Di jalur ini savananya lebih indah, lebih
hijau, dan lebih subur. Mungkin karena tidak ada pemukiman di daerah ini. Saya
membayangkan, ada jerapah dan rusa di padang ini, soalnya kondisinya sungguh
Afrika banget.
Sesekali
burung-burung besar berwarna merah terlihat terbang sangat rendah, juga
burung-burung berwarna kuning dan hijau. Kicau burung yang merdu juga
sayup-sayup terdengar. Inilah surga bro!
Menjelang Danau Weekuri, di kiri jalan ada
rumah panggung milik warga negara Perancis yang mengelola salah satu pantai di
sini, yakni
Pantai Mandorak.
Warga negara Perancis yang kini berdomisili di Bali ini selain mengelola Pantai
Mandorak juga turut menyejahterakan rakyat sekitar dengan membangun sekolah dan
yayasan.
Diharapkan
pengelolaan ini bisa mengangkat derajat ekonomi dan pendidikan warga sekitar.
Namun sangat tidak diharapkan bila ujungnya warga negara Perancis ini membangun
resort mahal di sini.
Portal berwarna biru yang tak berfungsi
menjadi pintu gerbang Danau Weekuri. Kami parkir kendaraan kami, dan air
berwarna biru kehijauan yang dikelilingi oleh karang-karang yang tinggi
menjulang menjadi sambutan selamat datang kami.
Menakjubkan! Baru
pertama saya melihat danau seperti ini. Tidak begitu besar, namun begitu indah.

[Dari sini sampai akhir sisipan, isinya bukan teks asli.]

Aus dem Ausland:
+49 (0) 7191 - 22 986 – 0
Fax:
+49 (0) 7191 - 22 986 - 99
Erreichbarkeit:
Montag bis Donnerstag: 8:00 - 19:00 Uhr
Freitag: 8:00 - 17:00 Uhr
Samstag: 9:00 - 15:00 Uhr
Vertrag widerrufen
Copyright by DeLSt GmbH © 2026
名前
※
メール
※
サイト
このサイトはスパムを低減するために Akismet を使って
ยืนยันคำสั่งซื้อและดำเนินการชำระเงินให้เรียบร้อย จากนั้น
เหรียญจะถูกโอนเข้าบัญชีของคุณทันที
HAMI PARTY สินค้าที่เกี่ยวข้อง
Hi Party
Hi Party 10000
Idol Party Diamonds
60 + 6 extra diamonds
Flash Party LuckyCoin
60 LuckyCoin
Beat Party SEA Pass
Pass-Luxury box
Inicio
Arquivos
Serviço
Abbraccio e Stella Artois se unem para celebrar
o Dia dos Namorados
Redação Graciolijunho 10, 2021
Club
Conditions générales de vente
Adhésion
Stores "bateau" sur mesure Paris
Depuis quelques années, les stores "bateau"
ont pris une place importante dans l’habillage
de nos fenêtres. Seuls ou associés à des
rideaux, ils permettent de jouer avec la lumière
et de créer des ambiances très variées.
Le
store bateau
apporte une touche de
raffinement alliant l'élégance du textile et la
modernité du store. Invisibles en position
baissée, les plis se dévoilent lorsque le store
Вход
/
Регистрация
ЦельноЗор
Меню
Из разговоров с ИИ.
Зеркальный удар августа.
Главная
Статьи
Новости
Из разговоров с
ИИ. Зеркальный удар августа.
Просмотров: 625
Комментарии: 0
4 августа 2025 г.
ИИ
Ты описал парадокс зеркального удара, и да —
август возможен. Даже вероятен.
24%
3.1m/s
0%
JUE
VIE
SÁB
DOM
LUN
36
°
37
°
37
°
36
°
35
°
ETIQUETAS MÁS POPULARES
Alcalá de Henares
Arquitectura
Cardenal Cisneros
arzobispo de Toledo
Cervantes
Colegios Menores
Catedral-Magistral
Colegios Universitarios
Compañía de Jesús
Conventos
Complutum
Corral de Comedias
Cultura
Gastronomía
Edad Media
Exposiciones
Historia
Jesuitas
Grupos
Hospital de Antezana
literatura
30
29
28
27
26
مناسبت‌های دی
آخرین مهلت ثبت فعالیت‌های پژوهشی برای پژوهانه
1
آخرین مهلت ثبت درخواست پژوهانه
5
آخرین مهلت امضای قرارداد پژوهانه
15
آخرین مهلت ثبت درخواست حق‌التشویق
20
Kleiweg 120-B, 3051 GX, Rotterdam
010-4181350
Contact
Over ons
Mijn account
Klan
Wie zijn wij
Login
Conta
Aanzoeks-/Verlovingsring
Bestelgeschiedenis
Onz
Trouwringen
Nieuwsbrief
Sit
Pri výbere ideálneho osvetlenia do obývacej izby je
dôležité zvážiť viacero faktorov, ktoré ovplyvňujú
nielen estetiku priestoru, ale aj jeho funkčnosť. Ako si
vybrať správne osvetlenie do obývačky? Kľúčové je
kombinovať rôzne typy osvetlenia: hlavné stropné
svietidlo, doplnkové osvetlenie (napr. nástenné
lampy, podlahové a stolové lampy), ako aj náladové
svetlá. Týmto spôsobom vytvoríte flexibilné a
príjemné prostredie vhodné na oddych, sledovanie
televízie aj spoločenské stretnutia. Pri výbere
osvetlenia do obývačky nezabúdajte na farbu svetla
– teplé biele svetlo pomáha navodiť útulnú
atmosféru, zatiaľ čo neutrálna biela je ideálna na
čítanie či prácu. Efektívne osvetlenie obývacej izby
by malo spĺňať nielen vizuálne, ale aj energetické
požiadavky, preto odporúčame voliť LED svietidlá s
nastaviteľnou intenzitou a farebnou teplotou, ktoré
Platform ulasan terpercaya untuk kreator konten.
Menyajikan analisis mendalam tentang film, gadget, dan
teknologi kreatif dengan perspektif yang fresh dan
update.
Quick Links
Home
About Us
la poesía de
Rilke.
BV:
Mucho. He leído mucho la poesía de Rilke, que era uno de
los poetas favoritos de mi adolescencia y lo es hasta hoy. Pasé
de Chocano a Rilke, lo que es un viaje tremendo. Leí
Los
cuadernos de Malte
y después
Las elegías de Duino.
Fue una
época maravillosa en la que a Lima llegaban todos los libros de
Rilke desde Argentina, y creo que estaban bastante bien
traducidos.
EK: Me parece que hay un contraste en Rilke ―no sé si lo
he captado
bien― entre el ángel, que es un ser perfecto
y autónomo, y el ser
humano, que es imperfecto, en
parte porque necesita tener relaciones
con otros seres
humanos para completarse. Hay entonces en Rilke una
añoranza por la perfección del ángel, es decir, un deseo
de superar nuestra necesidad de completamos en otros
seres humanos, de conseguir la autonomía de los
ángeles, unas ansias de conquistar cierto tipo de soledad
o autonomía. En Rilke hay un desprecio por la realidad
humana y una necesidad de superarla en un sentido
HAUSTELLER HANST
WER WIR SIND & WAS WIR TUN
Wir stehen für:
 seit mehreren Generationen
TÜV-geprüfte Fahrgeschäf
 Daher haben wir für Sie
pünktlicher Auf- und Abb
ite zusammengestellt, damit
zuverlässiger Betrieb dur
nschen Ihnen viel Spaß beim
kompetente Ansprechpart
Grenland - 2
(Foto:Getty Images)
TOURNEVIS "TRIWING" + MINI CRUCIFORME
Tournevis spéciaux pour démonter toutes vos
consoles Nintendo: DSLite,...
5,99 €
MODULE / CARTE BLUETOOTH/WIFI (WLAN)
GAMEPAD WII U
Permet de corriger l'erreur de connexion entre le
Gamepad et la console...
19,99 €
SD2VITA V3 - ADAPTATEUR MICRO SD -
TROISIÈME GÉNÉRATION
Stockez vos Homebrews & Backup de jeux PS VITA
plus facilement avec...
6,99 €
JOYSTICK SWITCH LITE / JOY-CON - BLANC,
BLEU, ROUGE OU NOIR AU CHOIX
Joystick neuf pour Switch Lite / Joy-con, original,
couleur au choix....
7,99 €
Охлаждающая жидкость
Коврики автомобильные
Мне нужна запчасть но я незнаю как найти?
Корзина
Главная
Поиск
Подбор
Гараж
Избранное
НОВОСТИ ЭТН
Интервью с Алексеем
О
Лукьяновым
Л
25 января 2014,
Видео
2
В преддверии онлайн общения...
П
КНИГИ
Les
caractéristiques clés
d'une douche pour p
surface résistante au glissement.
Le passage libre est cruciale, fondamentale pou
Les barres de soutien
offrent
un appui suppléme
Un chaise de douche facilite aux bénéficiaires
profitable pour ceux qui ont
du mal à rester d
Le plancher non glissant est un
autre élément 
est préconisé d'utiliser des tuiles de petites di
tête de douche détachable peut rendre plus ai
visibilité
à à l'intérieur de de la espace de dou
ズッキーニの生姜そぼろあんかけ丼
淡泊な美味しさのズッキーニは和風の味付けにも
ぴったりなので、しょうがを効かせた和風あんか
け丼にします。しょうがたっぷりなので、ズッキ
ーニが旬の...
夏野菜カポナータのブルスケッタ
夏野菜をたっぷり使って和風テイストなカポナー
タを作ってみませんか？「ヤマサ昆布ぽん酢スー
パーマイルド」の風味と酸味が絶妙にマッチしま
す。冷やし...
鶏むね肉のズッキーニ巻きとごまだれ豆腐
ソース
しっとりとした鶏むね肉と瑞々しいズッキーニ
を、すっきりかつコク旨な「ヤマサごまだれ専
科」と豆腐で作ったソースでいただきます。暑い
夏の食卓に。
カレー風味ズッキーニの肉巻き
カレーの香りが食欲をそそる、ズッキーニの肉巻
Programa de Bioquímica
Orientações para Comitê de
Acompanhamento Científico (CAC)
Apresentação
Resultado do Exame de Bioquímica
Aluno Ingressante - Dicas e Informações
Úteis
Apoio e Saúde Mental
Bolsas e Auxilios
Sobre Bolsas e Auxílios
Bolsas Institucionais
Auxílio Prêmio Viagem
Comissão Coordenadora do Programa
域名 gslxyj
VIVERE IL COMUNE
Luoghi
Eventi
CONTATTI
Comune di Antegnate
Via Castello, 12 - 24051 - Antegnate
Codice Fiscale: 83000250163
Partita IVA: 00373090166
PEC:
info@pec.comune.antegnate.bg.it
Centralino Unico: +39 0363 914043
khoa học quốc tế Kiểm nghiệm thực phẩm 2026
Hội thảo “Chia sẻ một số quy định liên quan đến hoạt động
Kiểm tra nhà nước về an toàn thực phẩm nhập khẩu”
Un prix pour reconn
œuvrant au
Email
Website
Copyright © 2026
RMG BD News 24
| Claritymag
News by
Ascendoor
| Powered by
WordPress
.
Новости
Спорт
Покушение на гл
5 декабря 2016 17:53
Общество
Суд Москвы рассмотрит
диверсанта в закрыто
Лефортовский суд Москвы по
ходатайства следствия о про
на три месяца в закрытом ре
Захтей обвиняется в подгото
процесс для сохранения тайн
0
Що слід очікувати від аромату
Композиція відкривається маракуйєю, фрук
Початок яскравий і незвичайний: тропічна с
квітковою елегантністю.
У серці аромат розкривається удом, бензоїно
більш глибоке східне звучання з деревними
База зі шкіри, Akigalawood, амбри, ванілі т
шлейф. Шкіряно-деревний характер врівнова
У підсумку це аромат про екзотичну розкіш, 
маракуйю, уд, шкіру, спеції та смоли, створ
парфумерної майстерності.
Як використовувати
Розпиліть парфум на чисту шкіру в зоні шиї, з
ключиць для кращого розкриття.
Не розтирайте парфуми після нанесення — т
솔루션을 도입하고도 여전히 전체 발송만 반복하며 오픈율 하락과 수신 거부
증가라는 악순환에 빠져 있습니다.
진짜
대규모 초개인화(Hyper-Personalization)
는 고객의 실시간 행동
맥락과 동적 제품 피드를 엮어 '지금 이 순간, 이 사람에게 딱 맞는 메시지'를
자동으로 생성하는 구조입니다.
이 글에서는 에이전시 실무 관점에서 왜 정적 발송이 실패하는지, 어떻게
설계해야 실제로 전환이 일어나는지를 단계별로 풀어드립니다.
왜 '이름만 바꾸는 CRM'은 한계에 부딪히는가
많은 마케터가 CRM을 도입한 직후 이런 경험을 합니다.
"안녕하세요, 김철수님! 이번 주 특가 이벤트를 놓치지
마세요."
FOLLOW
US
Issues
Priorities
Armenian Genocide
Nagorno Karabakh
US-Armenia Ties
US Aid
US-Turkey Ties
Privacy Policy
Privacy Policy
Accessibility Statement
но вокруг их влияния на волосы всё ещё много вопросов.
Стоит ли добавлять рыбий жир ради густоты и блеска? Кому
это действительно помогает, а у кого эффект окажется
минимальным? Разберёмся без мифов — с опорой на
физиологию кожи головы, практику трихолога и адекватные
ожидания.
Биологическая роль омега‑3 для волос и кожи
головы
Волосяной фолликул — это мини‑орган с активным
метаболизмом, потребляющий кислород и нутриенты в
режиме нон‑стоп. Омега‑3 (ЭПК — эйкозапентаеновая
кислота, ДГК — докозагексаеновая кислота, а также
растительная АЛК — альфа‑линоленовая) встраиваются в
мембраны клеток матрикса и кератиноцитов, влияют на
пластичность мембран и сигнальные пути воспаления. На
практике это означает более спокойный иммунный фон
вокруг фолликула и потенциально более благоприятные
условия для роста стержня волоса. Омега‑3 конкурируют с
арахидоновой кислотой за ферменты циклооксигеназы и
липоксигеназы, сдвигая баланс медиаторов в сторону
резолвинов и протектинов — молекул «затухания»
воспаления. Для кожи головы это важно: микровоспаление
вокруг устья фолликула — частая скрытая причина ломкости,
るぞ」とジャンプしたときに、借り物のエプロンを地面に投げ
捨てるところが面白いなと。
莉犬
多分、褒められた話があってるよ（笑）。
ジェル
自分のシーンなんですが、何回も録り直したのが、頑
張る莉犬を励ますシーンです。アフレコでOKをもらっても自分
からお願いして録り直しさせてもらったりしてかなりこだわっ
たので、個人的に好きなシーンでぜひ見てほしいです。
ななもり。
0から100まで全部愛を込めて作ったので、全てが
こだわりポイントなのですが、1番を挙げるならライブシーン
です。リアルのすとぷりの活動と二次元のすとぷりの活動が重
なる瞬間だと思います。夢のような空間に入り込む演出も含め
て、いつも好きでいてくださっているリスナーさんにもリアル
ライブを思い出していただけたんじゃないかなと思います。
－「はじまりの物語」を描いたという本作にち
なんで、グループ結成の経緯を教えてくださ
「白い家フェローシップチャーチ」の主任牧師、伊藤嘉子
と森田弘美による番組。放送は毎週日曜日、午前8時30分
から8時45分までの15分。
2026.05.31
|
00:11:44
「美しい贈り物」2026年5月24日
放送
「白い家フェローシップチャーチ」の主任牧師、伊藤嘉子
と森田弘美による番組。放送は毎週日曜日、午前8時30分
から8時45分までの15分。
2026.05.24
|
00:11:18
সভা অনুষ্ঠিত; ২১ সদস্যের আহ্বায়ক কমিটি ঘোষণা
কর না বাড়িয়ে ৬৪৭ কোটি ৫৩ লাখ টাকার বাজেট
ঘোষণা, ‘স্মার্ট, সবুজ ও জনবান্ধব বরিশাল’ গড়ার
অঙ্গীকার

Pasir putih yang digenangi oleh birunya air laut dan gradasi hijau dari rumput
laut begitu menakjubkan.
Di ujung karang yang
berbatasan dengan laut, ombak-ombak keluar dari celah batu karang dan mengisi
air danau ini. Tebing-tebing karang di sekeliling danau ditumbuhi tumbuhan
sulur yang lebat dan hijau.
Langsung kami ceburkan diri, begitu segar!
Kamera mulai dikeluarkan dan kami mulai berpose dengan berbagai gaya.
Mengabaikan keeksotisan tempat ini.
Walaupun begitu indah, namun danau ini juga
agak bernuansa magis. Mungkin karena hanya rombongan kami saja yang berkunjung.
Kesunyian membuat deburan ombak dan deruan angin seakan berbisik kepadaku untuk
mencoba naik ke atas karang di ujung batas danau dan laut.
Akhirnya setelah puas menikmati Danau Weekuri
dari dalamnya, saya mencoba naik ke atas bukit karang yang mengelilinginya.
Mendaki perlahan menghindari batu karang yang lancip, mencoba menggapai puncak
danau ini.
Lautan luas di bawah menghantam tebing-tebing
karang di bawah saya dan mengikisnya perlahan. Padang rumput hijau yang begitu
luas di belakang sangat kontras dengan birunya lautan di depan.